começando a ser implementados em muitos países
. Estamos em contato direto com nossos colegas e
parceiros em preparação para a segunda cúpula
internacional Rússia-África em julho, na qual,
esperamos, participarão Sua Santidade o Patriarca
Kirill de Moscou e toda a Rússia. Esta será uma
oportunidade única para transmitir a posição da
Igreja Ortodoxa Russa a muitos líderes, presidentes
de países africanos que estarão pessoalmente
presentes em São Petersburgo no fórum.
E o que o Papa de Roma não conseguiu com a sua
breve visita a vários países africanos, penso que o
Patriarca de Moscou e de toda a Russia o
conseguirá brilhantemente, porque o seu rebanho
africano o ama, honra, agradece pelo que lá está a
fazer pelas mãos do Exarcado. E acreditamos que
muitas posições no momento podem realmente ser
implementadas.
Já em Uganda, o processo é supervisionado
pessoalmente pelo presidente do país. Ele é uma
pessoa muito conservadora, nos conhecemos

★ ★ ★ ★ ★

> **What you are asked to do**: Repeat the text of the items above with "nações" in place of every "países" and nothing else altered.

> **Output of the task**:
começando a ser implementados em muitos nações
. Estamos em contato direto com nossos colegas e
parceiros em preparação para a segunda cúpula
internacional Rússia-África em julho, na qual,
esperamos, participarão Sua Santidade o Patriarca
Kirill de Moscou e toda a Rússia. Esta será uma
oportunidade única para transmitir a posição da
Igreja Ortodoxa Russa a muitos líderes, presidentes
de nações africanos que estarão pessoalmente
presentes em São Petersburgo no fórum.
E o que o Papa de Roma não conseguiu com a sua
breve visita a vários nações africanos, penso que o
Patriarca de Moscou e de toda a Russia o
conseguirá brilhantemente, porque o seu rebanho
africano o ama, honra, agradece pelo que lá está a
fazer pelas mãos do Exarcado. E acreditamos que
muitas posições no momento podem realmente ser
implementadas.
Já em Uganda, o processo é supervisionado
pessoalmente pelo presidente do país. Ele é uma
pessoa muito conservadora, nos conhecemos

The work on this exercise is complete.